• Aim of the exercise:
Your task is to retype, word for word, the lines from the start of the data through the line holding "Hofmeister-Tóth, Ágnes, Kasza-Kelemen, K.". Do not include the pictures.

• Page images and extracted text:
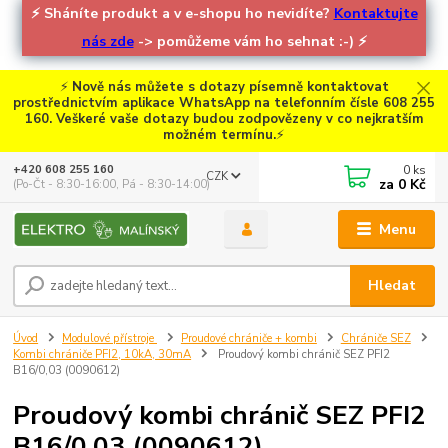
⚡
Sháníte produkt a v e-shopu ho nevidíte?
Kontaktujte
nás zde
-> pomůžeme vám ho sehnat :-)
⚡
⚡
Nově nás můžete s dotazy písemně kontaktovat
prostřednictvím aplikace WhatsApp na telefonním čísle 608 255
160. Veškeré vaše dotazy budou zodpovězeny v co nejkratším
možném termínu.
⚡
0
ks
+420 608 255 160
CZK
za
0 Kč
(Po-Čt - 8:30-16:00, Pá - 8:30-14:00)
Menu
Hledat
Úvod
Modulové přístroje
Proudové chrániče + kombi
Chrániče SEZ
Kombi chrániče PFI2, 10kA, 30mA
Proudový kombi chránič SEZ PFI2
B16/0,03 (0090612)
Proudový kombi chránič SEZ PFI2
B16/0,03 (0090612)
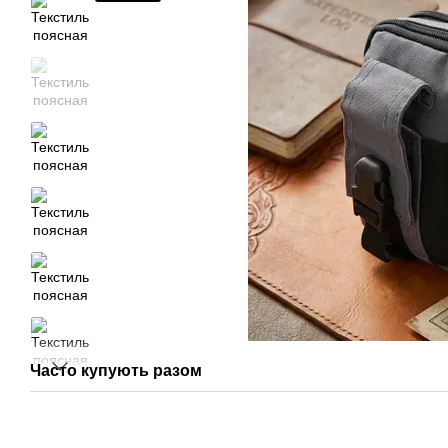
Часто купують разом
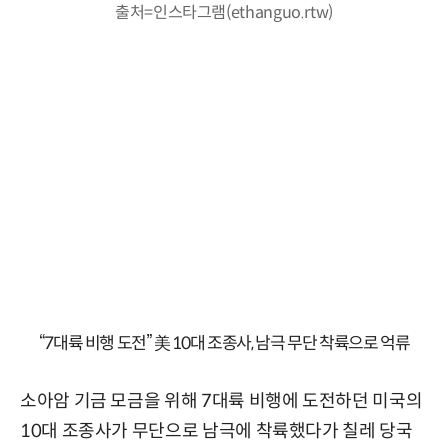
출처=인스타그램(ethanguo.rtw)
“7대륙 비행 도전” 美 10대 조종사, 남극 무단 착륙으로 억류
소아암 기금 모금을 위해 7대륙 비행에 도전하던 미국의
10대 조종사가 무단으로 남극에 착륙했다가 칠레 당국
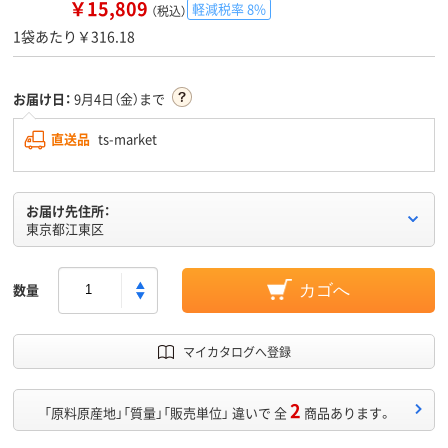
￥15,809
軽減税率 8%
（税込）
1袋あたり￥316.18
お届け日：
9月4日（金）まで
直送品
ts-market
お届け先住所：
東京都江東区
数量
カゴへ
マイカタログへ登録
2
「原料原産地」「質量」「販売単位」 違いで 全
商品あります。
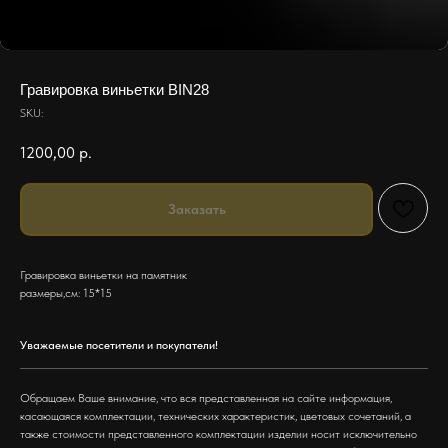
Гравировка виньетки BIN28
SKU:
1200,00
р.
Заказать
Гравировка виньетки на памятник
размеры,см: 15*15
Уважаемые посетители и покупатели!
Обращаем Ваше внимание, что вся представленная на сайте информация,
касающаяся комплектации, технических характеристик, цветовых сочетаний, а
также стоимости представленного комплектации изделии носит исключительно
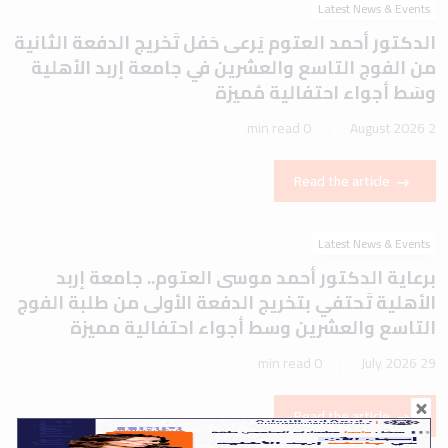
Latest News & Events
الدكتور أحمد العتوم يَرعى حَفل تَخريج الدفعة الثانية
من الفوج التاسع والعشرين في جامعة إربد الأهلية
وسَط أجواء احتفالية مُميزة
0 min read
2 August 2026
Read the article
Latest News & Events
برعاية الدكتور أحمد موسى العتوم.. جامعة إربد
الأهلية تَحتفي بتخريج الدفعة الأولى من طلبة الفوج
التاسع والعشرين وسط أجواء احتفالية مميزة
0 min read
29 July 2026
Read the article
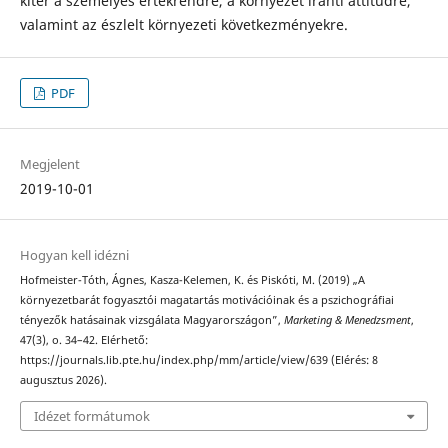
kitér a személyes értékrendre, a környezet iránti attitűdre,
valamint az észlelt környezeti következményekre.
PDF
Megjelent
2019-10-01
Hogyan kell idézni
Hofmeister-Tóth, Ágnes, Kasza-Kelemen, K. és Piskóti, M. (2019) „A
környezetbarát fogyasztói magatartás motivációinak és a pszichográfiai
tényezők hatásainak vizsgálata Magyarországon”,
Marketing & Menedzsment
,
47(3), o. 34–42. Elérhető:
https://journals.lib.pte.hu/index.php/mm/article/view/639 (Elérés: 8
augusztus 2026).
Idézet formátumok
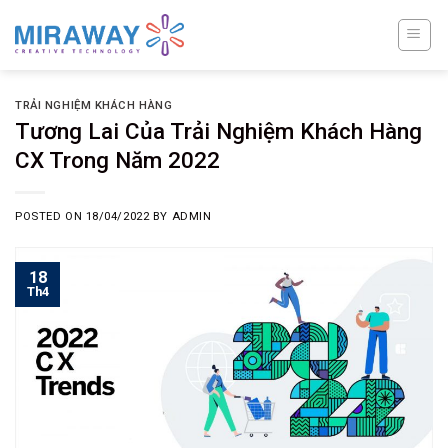
Skip
to
content
TRẢI NGHIỆM KHÁCH HÀNG
Tương Lai Của Trải Nghiệm Khách Hàng
CX Trong Năm 2022
POSTED ON
18/04/2022
BY
ADMIN
18
Th4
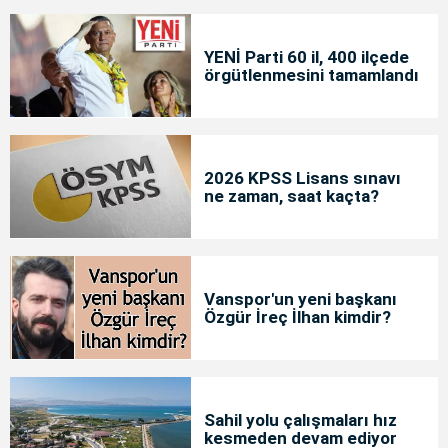
YENİ Parti 60 il, 400 ilçede
örgütlenmesini tamamlandı
2026 KPSS Lisans sınavı
ne zaman, saat kaçta?
Vanspor'un yeni başkanı
Özgür İreç İlhan kimdir?
Sahil yolu çalışmaları hız
kesmeden devam ediyor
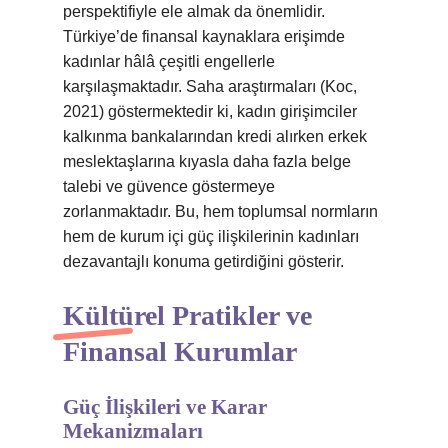
perspektifiyle ele almak da önemlidir.
Türkiye’de finansal kaynaklara erişimde
kadınlar hâlâ çeşitli engellerle
karşılaşmaktadır. Saha araştırmaları (Koc,
2021) göstermektedir ki, kadın girişimciler
kalkınma bankalarından kredi alırken erkek
meslektaşlarına kıyasla daha fazla belge
talebi ve güvence göstermeye
zorlanmaktadır. Bu, hem toplumsal normların
hem de kurum içi güç ilişkilerinin kadınları
dezavantajlı konuma getirdiğini gösterir.
Kültürel Pratikler ve
Finansal Kurumlar
Güç İlişkileri ve Karar
Mekanizmaları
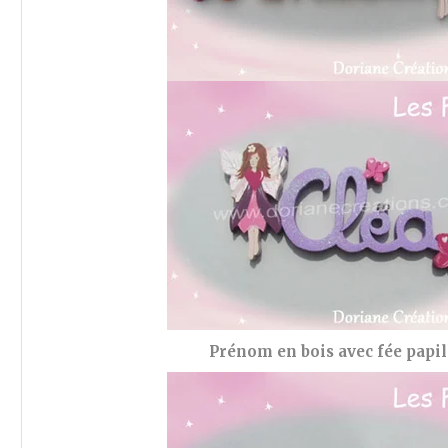
Prénom en bois avec fée papi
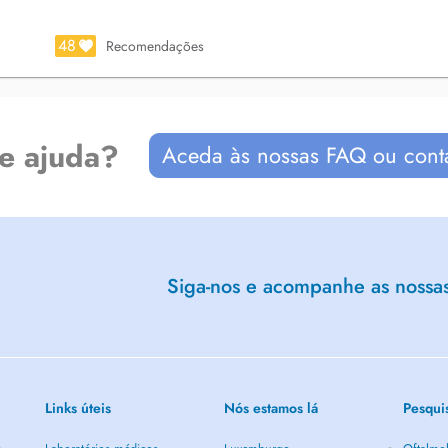
48
Recomendações
de ajuda?
Aceda às nossas FAQ ou cont
Siga-nos e acompanhe as nossas 
Links úteis
Nós estamos lá
Pesqui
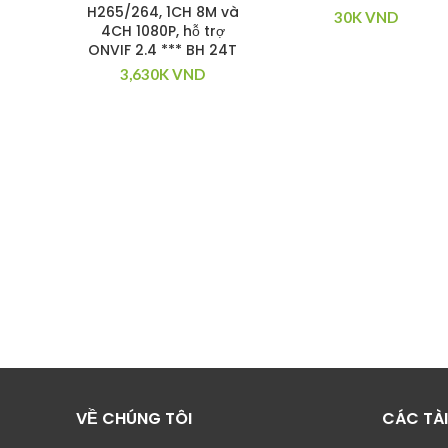
H265/264, 1CH 8M và
30K
VND
4CH 1080P, hỗ trợ
ONVIF 2.4 *** BH 24T
3,630K
VND
VỀ CHÚNG TÔI
CÁC TÀ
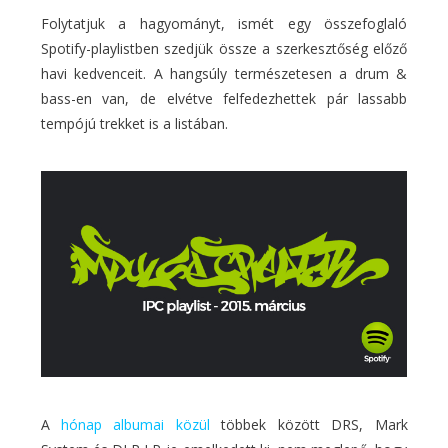
Folytatjuk a hagyományt, ismét egy összefoglaló
Spotify-playlistben szedjük össze a szerkesztőség előző
havi kedvenceit. A hangsúly természetesen a drum &
bass-en van, de elvétve felfedezhettek pár lassabb
tempójú trekket is a listában.
A
hónap albumai közül
többek között DRS, Mark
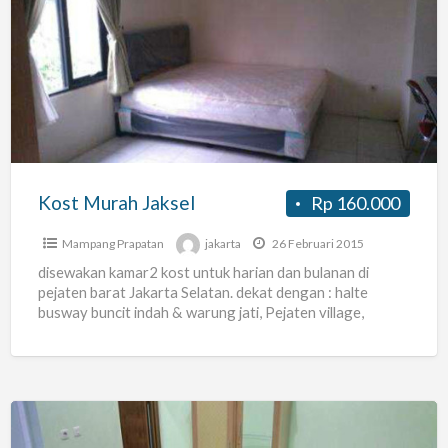
Murah
Jaksel
Kost Murah Jaksel
Rp 160.000
Mampang Prapatan
jakarta
26 Februari 2015
disewakan kamar2 kost untuk harian dan bulanan di
pejaten barat Jakarta Selatan. dekat dengan : halte
busway buncit indah & warung jati, Pejaten village,
kemang,
[…]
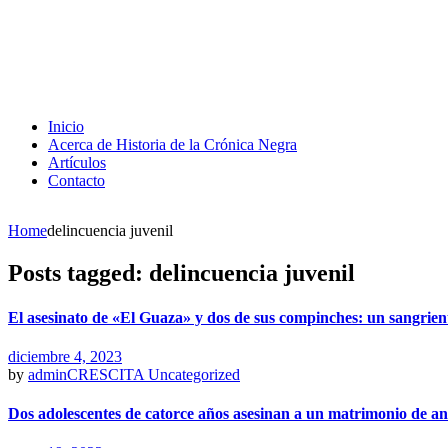
Inicio
Acerca de Historia de la Crónica Negra
Artículos
Contacto
Home
delincuencia juvenil
Posts tagged: delincuencia juvenil
El asesinato de «El Guaza» y dos de sus compinches: un sangrien
diciembre 4, 2023
by
adminCRESCITA
Uncategorized
Dos adolescentes de catorce años asesinan a un matrimonio de an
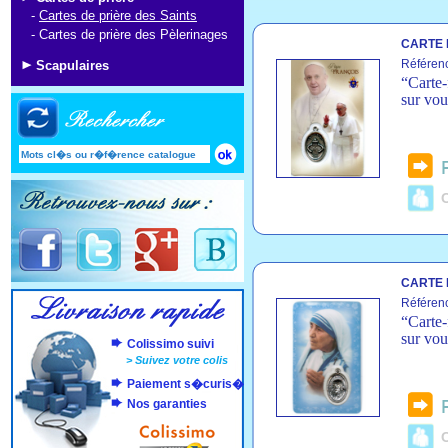
-
Cartes de prière des Saints
-
Cartes de prière des Pèlerinages
CARTE 
Référen
Scapulaires
“Carte-
sur vou
C
CARTE 
Référen
“Carte-
sur vou
Colissimo suivi
>
Suivez votre colis
Paiement s�curis�
Nos garanties
C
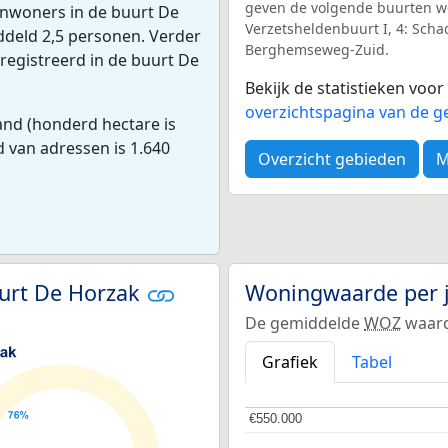
geven de volgende buurten wee
inwoners in de buurt De
Verzetsheldenbuurt I, 4: Scha
deld 2,5 personen. Verder
Berghemseweg-Zuid.
eregistreerd in de buurt De
Bekijk de statistieken voo
overzichtspagina van de g
and (honderd hectare is
d van adressen is 1.640
Overzicht gebieden
M
urt De Horzak
Woningwaarde per 
De gemiddelde
WOZ
waard
Grafiek
Tabel
€550.000
€550.000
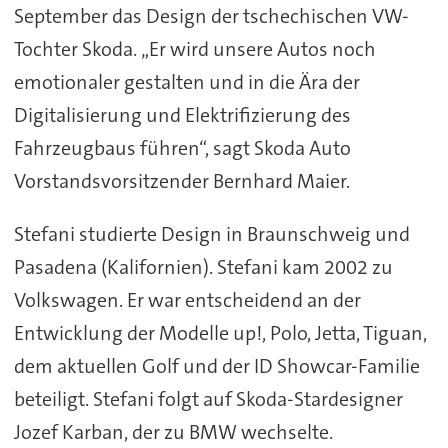
September das Design der tschechischen VW-
Tochter Skoda. „Er wird unsere Autos noch
emotionaler gestalten und in die Ära der
Digitalisierung und Elektrifizierung des
Fahrzeugbaus führen“, sagt Skoda Auto
Vorstandsvorsitzender Bernhard Maier.
Stefani studierte Design in Braunschweig und
Pasadena (Kalifornien). Stefani kam 2002 zu
Volkswagen. Er war entscheidend an der
Entwicklung der Modelle up!, Polo, Jetta, Tiguan,
dem aktuellen Golf und der ID Showcar-Familie
beteiligt. Stefani folgt auf Skoda-Stardesigner
Jozef Karban, der zu BMW wechselte.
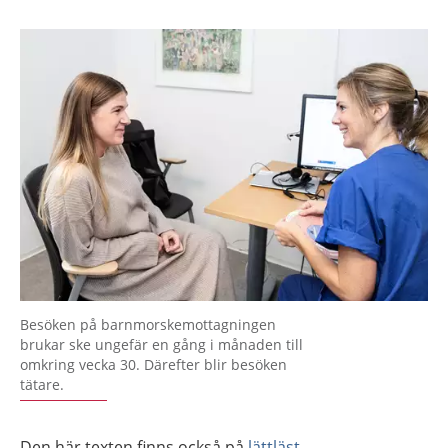
Besöken på barnmorskemottagningen
brukar ske ungefär en gång i månaden till
omkring vecka 30. Därefter blir besöken
tätare.
Den här texten finns också på
lättläst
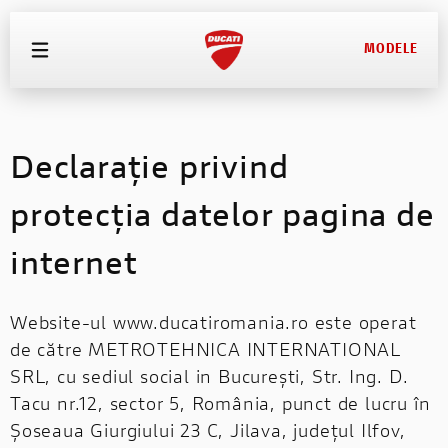
MODELE
MODELE
Declarație privind
OFERTE
protecția datelor pagina de
ECHIPAMENTE
internet
SERVICE
TEST DRIVE
Website-ul www.ducatiromania.ro este operat
de către METROTEHNICA INTERNATIONAL
CONFIGURATOR
SRL, cu sediul social in București, Str. Ing. D.
PRETURI
Tacu nr.12, sector 5, România, punct de lucru în
Șoseaua Giurgiului 23 C, Jilava, județul Ilfov,
CONTACT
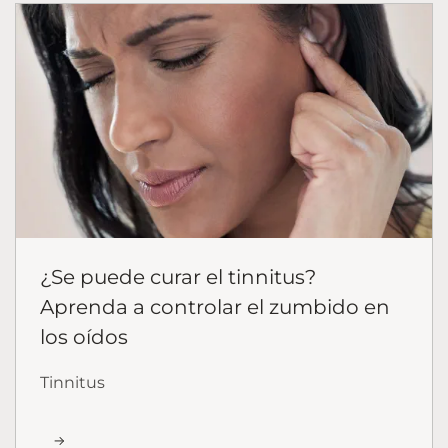
¿Se puede curar el tinnitus?
Aprenda a controlar el zumbido en
los oídos
Tinnitus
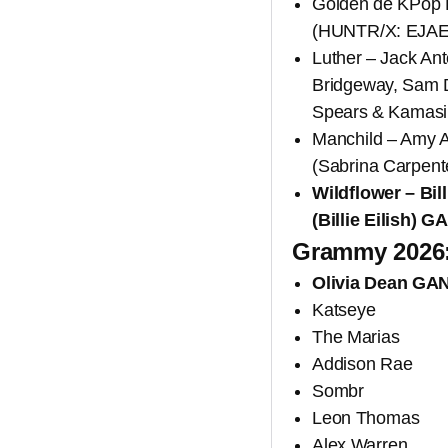
Golden de KPop 
(HUNTR/X: EJAE,
Luther – Jack An
Bridgeway, Sam D
Spears & Kamasi
Manchild – Amy A
(Sabrina Carpent
Wildflower – Bil
(Billie Eilish)
Grammy 2026:
Olivia Dean G
Katseye
The Marias
Addison Rae
Sombr
Leon Thomas
Alex Warren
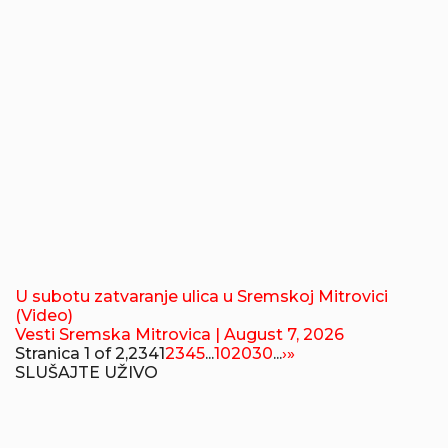
U subotu zatvaranje ulica u Sremskoj Mitrovici
(Video)
Vesti Sremska Mitrovica
| August 7, 2026
Stranica 1 of 2,234
1
2
3
4
5
...
10
20
30
...
›
»
SLUŠAJTE UŽIVO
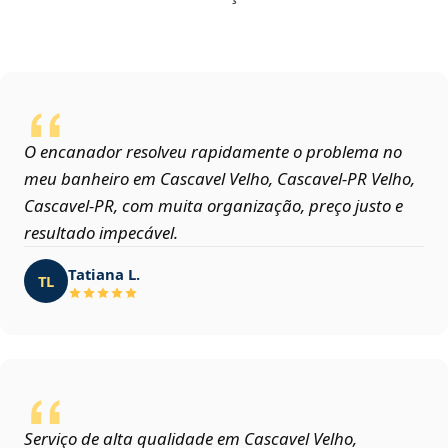
O encanador resolveu rapidamente o problema no
meu banheiro em Cascavel Velho, Cascavel‑PR Velho,
Cascavel‑PR, com muita organização, preço justo e
resultado impecável.
Tatiana L.
TL
Serviço de alta qualidade em Cascavel Velho,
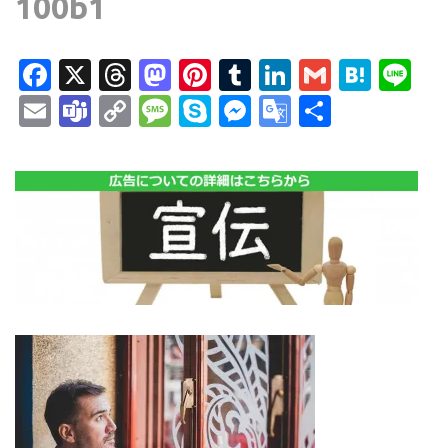
100b1
Facebook
X
Threads
Mastodon
Pinterest
Tumblr
LinkedIn
Gmail
Hate
Li
Email
Teams
Copy
Message
Skype
Messenger
Google
共
Link
Translate
有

• The completed task:
⚡
Sháníte produkt a v e-shopu ho nevidíte?
Kontaktujte
nás zde
-> pomůžeme vám ho sehnat :-)
⚡
⚡
Nově nás můžete s dotazy písemně kontaktovat
prostřednictvím aplikace WhatsApp na telefonním čísle 608 255
160. Veškeré vaše dotazy budou zodpovězeny v co nejkratším
možném termínu.
⚡
0
ks
+420 608 255 160
CZK
za
0 Kč
(Po-Čt - 8:30-16:00, Pá - 8:30-14:00)
Menu
Hledat
Úvod
Modulové přístroje
Proudové chrániče + kombi
Chrániče SEZ
Kombi chrániče PFI2, 10kA, 30mA
Proudový kombi chránič SEZ PFI2
B16/0,03 (0090612)
Proudový kombi chránič SEZ PFI2
B16/0,03 (0090612)
Часто купують разом
출처=인스타그램(ethanguo.rtw)
“7대륙 비행 도전” 美 10대 조종사, 남극 무단 착륙으로 억류
소아암 기금 모금을 위해 7대륙 비행에 도전하던 미국의
10대 조종사가 무단으로 남극에 착륙했다가 칠레 당국
￥15,809
軽減税率 8%
（税込）
1袋あたり￥316.18
お届け日：
9月4日（金）まで
直送品
ts-market
お届け先住所：
東京都江東区
数量
カゴへ
マイカタログへ登録
2
「原料原産地」「質量」「販売単位」 違いで 全
商品あります。
Гравировка виньетки BIN28
SKU:
1200,00
р.
Заказать
Гравировка виньетки на памятник
размеры,см: 15*15
Уважаемые посетители и покупатели!
Обращаем Ваше внимание, что вся представленная на сайте информация,
касающаяся комплектации, технических характеристик, цветовых сочетаний, а
также стоимости представленного комплектации изделии носит исключительно
Latest News & Events
الدكتور أحمد العتوم يَرعى حَفل تَخريج الدفعة الثانية
من الفوج التاسع والعشرين في جامعة إربد الأهلية
وسَط أجواء احتفالية مُميزة
0 min read
2 August 2026
Read the article
Latest News & Events
برعاية الدكتور أحمد موسى العتوم.. جامعة إربد
الأهلية تَحتفي بتخريج الدفعة الأولى من طلبة الفوج
التاسع والعشرين وسط أجواء احتفالية مميزة
0 min read
29 July 2026
Read the article
kitér a személyes értékrendre, a környezet iránti attitűdre,
valamint az észlelt környezeti következményekre.
PDF
Megjelent
2019-10-01
Hogyan kell idézni
Hofmeister-Tóth, Ágnes, Kasza-Kelemen, K. és Piskóti, M. (2019) „A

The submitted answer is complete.